Закончив набирать воду и пополнив запасы провизии, «Сюрприз» поднял якорь и вышел в открытое море, обогнул остров с востока и направился в непроглядную ночь. Веселье на баке разительно контрастировало с тишиной на юте. Как заметил Бонден, корабль «затонул кормой». Матросы понимали, что с их шкипером что-то не в порядке: они проплавали вместе с ним достаточно, чтобы уметь читать по его лицу — ведь капитан военного корабля на море превращается в абсолютного монарха, подателя дождя и вёдра. Еще они сочувствовали доктору, который был даже еще бледнее; правда общее мнение сводилось к тому, что они оба съели что-то иноземное на берегу и через пару дней при помощи ударной дозы ревеня им станет лучше. Видя, что окриков с квартердека не следует, они пели и веселились вовсю с того самого момента, как подняли якорь — это ведь последний отрезок, и попутный ветер несет их к Лизарду. Жены, любимые, получка — наконец-то райские поля замаячили на горизонте!
В каюте господствовала не столько печаль, сколько усталость от возвращения к обыденности — к привычному ходу жизни, не имеющей особого смысла — радости, конечно, мало. Стивен надзирал за лазаретом и подолгу просиживал за журналами вместе с Макалистером: через неделю-другую корабль будет раскассирован, и им предстоит сдавать отчет, держа под присягой ответ за каждую драхму, за каждый скрупул медикаментов, израсходованных за последние восемнадцать месяцев. А совесть у Макалистера была чувствительная. Оставшись в одиночестве, Стивен заглянул в личный тайничок с лауданумом, своим бутилированным укрепителем. В былые времена он частенько прибегал к нему, поглощая за день до четырех тысяч капель, но теперь даже пробку не нюхал. Нужды в укрепителе больше не было: теперь он ничего не ощущал, и необходимость искусственно достигать атараксии отпала. Сидя в кресле, он задремал, и проспал орудийные учения и весь вечер вплоть до ночной вахты. Резко пробудившись, Стивен заметил падающий из двери в большую каюту свет. Там он обнаружил Джека, все еще корпевшего над своими записками для гидрографа Адмиралтейства: бесчисленное множество промеров глубин, чертежей побережья, пеленгов — ценнейшие, точные наблюдения. Капитан становился ученым моряком.

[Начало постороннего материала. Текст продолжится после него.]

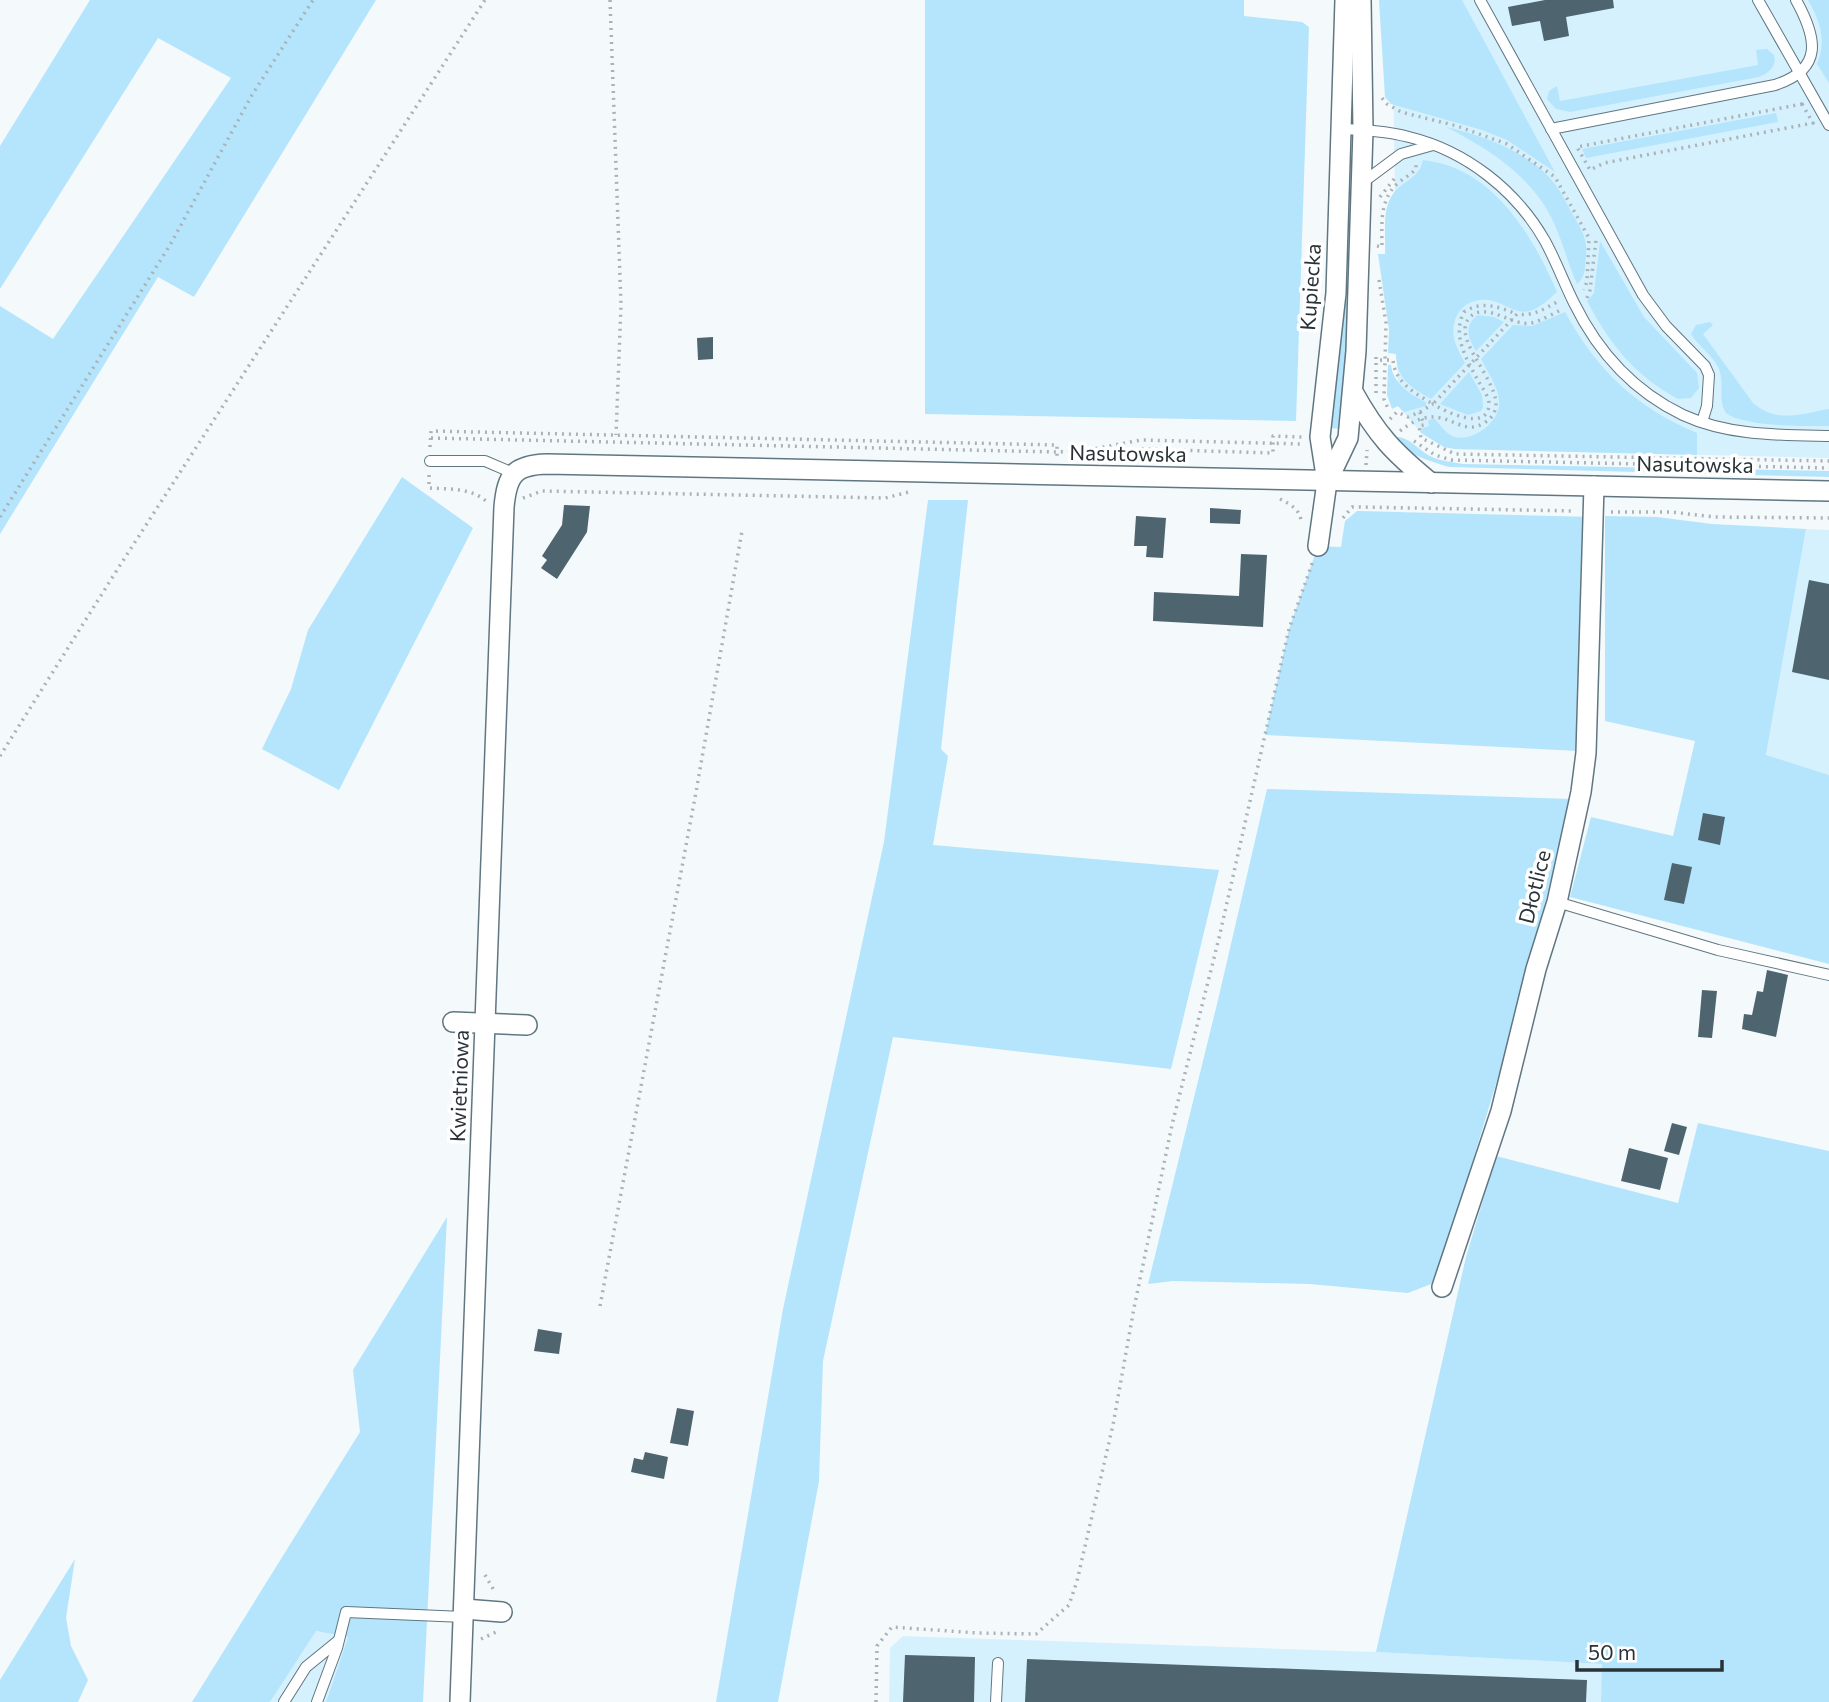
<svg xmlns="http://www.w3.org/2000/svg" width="1829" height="1702" font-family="Commissioner,sans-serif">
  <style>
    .built { fill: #d6f1fe }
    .green { fill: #b4e5fc }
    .building { fill: #4e646f }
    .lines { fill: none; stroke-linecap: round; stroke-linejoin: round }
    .lane-casing { stroke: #607681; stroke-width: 12 }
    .street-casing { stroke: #607681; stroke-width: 22 }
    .path { stroke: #abb2b6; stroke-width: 3.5; stroke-dasharray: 2 5; stroke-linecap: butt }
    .lane { stroke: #fff; stroke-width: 10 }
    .street { stroke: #fff; stroke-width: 19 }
    .labels { text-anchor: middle; stroke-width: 7; stroke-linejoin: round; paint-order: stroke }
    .street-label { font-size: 21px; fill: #293337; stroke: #fff }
  </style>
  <rect width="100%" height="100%" fill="#f4f9fc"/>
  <!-- built -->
  <g class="built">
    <polygon points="1392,0 1829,0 1829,458 1455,449 1444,447 1423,435 1398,406"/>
    <polygon points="1806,529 1829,530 1829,775 1766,756"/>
    <polygon points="315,1631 348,1637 326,1702 270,1702"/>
    <polygon points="903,1636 1376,1652 1603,1664 1601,1702 889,1702 890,1648"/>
  </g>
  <!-- green -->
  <g class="green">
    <polygon points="90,0 376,0 194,297 158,277 0,534 0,306 53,339 231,78 158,38 0,289 0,146"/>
    <polygon points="925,0 1244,0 1244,16 1302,22 1309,27 1296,421 925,414"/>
    <polygon points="1379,0 1462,0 1555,172 1507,140 1482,130 1391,104 1385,97"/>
    <path d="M1808,0H1829V83L1817,64C1827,41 1820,21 1808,0Z"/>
    <path d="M1767,49L1774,55C1777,66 1769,73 1759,77L1570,112L1556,109L1547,99L1549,91L1557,86L1560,101L1758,65L1756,50Z"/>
    <polygon points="1776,113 1778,122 1586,158 1582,149"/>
    <path d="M1446,127C1482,135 1531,153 1554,183C1562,192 1567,205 1573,215C1581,229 1588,239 1586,255C1585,266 1586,277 1577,284C1568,264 1563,243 1554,223C1533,177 1489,149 1446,127Z"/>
    <polygon points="1354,146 1350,340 1342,429 1329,428 1347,286 1350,159"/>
    <path d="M1423,160C1492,167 1532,234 1557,292C1549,299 1540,308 1530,311C1515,315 1502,301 1488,300C1465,297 1450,316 1454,338C1456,347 1461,355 1465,363L1431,399C1411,387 1396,379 1396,354L1388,353L1389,330L1378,254H1385C1386,237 1382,212 1391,197C1400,181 1419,180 1423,160Z"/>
    <path d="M1600,241L1644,317L1697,373L1699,388L1691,398L1678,399C1635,376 1609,343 1587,301L1594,293Z"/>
    <path d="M1565,312C1597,370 1635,407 1697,433V455L1455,449L1444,447L1420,432L1423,428L1429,426L1428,420L1435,419C1440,425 1447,435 1455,437C1472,442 1498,423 1499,405C1500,389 1488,373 1481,359L1513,325L1532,326Z"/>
    <path d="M1478,315L1494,317L1504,322L1476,351C1468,338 1463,326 1478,315Z"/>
    <path d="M1710,322L1713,325L1703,334L1753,403C1778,424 1800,414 1829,409V426C1805,426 1744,427 1726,413C1717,399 1725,384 1719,369C1713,355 1699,347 1691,334L1696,325Z"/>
    <path d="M1388,365H1391C1393,384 1411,395 1426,402V406L1404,412L1398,406L1392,409L1387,395Z"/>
    <polygon points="1469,372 1482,395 1483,407 1481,411 1468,415 1440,404"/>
    <path d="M1398,437C1410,438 1418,449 1428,455C1439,461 1451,462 1463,464L1829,471V477L1449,467C1429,461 1409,455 1394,440Z"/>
    <polygon points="402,477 473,528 339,790 262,749 291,689 308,630"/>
    <polygon points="928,500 968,500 941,749 948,756 933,845 1219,870 1171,1069 893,1037 823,1361 819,1481 778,1702 716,1702 783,1309 884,842"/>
    <polygon points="1357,511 1593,517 1578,751 1265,735 1289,629 1318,546 1341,547 1345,521"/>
    <polygon points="1605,516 1657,517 1712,524 1806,529 1766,755 1829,775 1829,964 1570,897 1591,817 1673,836 1695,741 1605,721"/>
    <polygon points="1267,789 1572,799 1517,1014 1443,1260 1431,1284 1408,1293 1310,1284 1173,1281 1148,1284 1218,1000"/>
    <polygon points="1698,1123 1829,1151 1829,1702 1601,1702 1602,1664 1376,1652 1466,1257 1496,1156 1678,1203"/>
    <polygon points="447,1217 423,1702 326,1702 348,1637 316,1631 270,1702 192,1702 360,1432 353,1370"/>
    <polygon points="75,1559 66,1618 71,1646 88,1680 78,1702 0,1702 0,1680"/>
  </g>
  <!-- building -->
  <g class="building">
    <polygon points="1545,0 1613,0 1614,8 1566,17 1569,36 1544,41 1540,21 1512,26 1508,7"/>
    <polygon points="713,337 713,359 698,360 697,338"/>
    <polygon points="564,505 590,506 587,532 557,579 541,568 547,560 542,556 562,525"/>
    <polygon points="1210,508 1241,510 1240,524 1210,523"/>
    <polygon points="1136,516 1166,518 1163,558 1146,557 1147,546 1134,546"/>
    <polygon points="1241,554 1267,555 1263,627 1153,621 1154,592 1239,596"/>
    <polygon points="1809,580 1829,584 1829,680 1792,672"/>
    <polygon points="1703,813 1725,817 1720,845 1698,840"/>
    <polygon points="1672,863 1692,867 1684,904 1664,900"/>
    <polygon points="1767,970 1788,975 1776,1037 1742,1029 1744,1014 1752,1015 1757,991 1763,992"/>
    <polygon points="1702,990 1717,991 1712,1038 1698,1037"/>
    <polygon points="1672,1123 1687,1127 1679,1155 1664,1151"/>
    <polygon points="1629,1148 1668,1158 1660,1190 1621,1181"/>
    <polygon points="538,1329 562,1333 559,1354 534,1351"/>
    <polygon points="677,1408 694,1411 688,1446 670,1443"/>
    <polygon points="645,1452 668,1457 664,1479 631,1472 634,1458 643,1460"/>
    <polygon points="905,1655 975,1657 974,1702 903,1702"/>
    <polygon points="1027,1659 1587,1680 1586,1702 1025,1702"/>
  </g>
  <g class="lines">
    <defs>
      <g id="lane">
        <polyline points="1480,0 1643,295 1666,326 1705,366 1709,375 1707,406 1702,422"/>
        <polyline points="1758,0 1829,125"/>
        <path d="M1341,129C1363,130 1387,131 1409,137C1466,151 1516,190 1545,241C1556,261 1564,283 1574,303C1598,352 1633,391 1683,415C1729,436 1779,435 1829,436"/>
        <path d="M1551,129L1775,85C1824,69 1817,38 1796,0"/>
        <polyline points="1362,183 1401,154 1433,145"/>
        <polyline points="430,461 485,461 513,473"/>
        <polyline points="1557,902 1718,950 1829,975"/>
        <polyline points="284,1702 306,1667 338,1641"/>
        <polyline points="317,1702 337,1648 346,1612 464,1617"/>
        <polyline points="996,1702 998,1663"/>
      </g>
      <g id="street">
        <path d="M1353,392C1377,435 1393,452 1431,483"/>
        <polyline points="1327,482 1348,438 1356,351 1363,130 1361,0"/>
        <polyline points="1318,546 1327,482 1320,437 1336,293 1345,0"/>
        <polyline points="453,1022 527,1025"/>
        <polyline points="1442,1287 1501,1111 1536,969 1557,902 1581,792 1586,753 1594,486"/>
        <polyline points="464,1609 502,1612"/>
        <path d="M460,1702L504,507C507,475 514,465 547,464L1829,491"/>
      </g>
    </defs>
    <!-- lane casing -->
    <use href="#lane" class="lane-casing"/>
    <!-- street casing -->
    <use href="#street" class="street-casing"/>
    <!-- path -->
    <g class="path">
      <polyline points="610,0 621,305 616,435"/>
      <polyline points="1382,98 1387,104 1401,112 1457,126 1507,144 1555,177 1589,238 1587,281 1584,290"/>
      <polygon points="1802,104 1813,123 1604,163 1590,170 1577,147"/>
      <polyline points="1380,197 1395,178"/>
      <path d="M1377,246L1382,247C1382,224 1379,200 1398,183C1404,178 1410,175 1416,169V164"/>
      <polyline points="1379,280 1386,323 1384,399 1389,411"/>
      <polyline points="1587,298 1590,290 1596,240"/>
      <path d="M1376,357V360H1393C1395,383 1415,393 1433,404L1517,314C1533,317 1545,308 1559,301"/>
      <polyline points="1376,393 1376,360"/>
      <path d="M1420,412L1433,404C1444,411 1488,433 1489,404C1489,397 1483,389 1480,384C1468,362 1451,336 1464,312C1483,300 1498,307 1517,314"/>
      <polyline points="1390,419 1397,412 1408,417 1420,412 1424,425 1419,426 1421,438 1455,454 1829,461"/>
      <path d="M1400,431C1444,396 1457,440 1484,423C1525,399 1445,343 1470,317C1486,301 1513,327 1531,323C1541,321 1552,314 1561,310"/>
      <polyline points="431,438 1057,452 1083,451 1141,440 1302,444"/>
      <polyline points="1414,441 1435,455 1451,460 1829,468"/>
      <polyline points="430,447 431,431 1057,445 1057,458"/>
      <polyline points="1107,455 1140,449 1273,453 1273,436 1302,437"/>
      <polyline points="1366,465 1367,450"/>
      <path d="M429,475V488C448,489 471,488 486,501"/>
      <polyline points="523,498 542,491 885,498 909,492"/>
      <path d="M1280,499C1290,504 1299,509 1301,520"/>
      <polyline points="1611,512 1671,512 1715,517 1829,518"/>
      <polyline points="0,517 170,245 252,95 313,0"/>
      <polyline points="1343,518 1352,507 1360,507 1575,511"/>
      <polyline points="0,756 117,570 485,0"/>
      <polyline points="600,1306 696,792 742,531"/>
      <polyline points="485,1575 495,1592"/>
      <polyline points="481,1639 496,1632"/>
      <polyline points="876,1702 877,1646 892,1627 977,1633 1036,1634 1069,1605 1077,1581 1113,1425 1134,1308 1172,1125 1219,938 1289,629 1313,561"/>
    </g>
    <!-- lane -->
    <use href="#lane" class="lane"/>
    <!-- street -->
    <use href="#street" class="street"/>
  </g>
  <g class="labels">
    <!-- street labels -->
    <g class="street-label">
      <text transform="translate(1311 287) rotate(-86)" y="7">Kupiecka</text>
      <text transform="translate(1128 454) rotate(1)" y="7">Nasutowska</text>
      <text transform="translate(1695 465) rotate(1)" y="7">Nasutowska</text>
      <text transform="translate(1535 887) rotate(-76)" y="7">Dłotlice</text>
      <text transform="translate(460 1086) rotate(-88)" y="7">Kwietniowa</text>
    </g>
  </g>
  <!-- scale -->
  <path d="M1577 1660v10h145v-10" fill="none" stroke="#293337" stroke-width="3.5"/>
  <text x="1588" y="1660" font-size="21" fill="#293337" stroke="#ffffff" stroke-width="5" paint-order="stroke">50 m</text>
</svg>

— Джек, — с ходу начал Стивен. — Я тут размышлял насчет Софи. Думал о ней там, на горе. И мне пришла в голову мысль — элементарная вещь, и как только мы раньше не сообразили? — что нельзя быть уверенным насчет курьера. Такое огромное расстояние, дикие страны и пустыни. Но в любом случае вести о смерти Каннинга должны были распространиться быстрее. Курьер мог быть перехвачен: случившееся наверняка потрясло компаньонов Каннинга и изменило их планы — это повод усомниться в том, что твое послание попало к ней.
— Очень благодарен тебе за эти слова, Стивен, — ответил Джек, с признательностью глядя на друга. — Это звучит очень убедительно. Только я знаю, что новости прибыли в Контору шесть недель назад. Брентон сказал мне. Нет, это конец. Меня называли Счастливчиком Джеком Обри, как ты знаешь. Я и был счастливчиком в свое время. Но не теперь. Лорд Кейт как-то сказал мне, что везение имеет конец, вот и мое тоже кончилось. Я вознесся в своих мечтаниях слишком высоко, вот в чем дело. Может сыграем что-нибудь?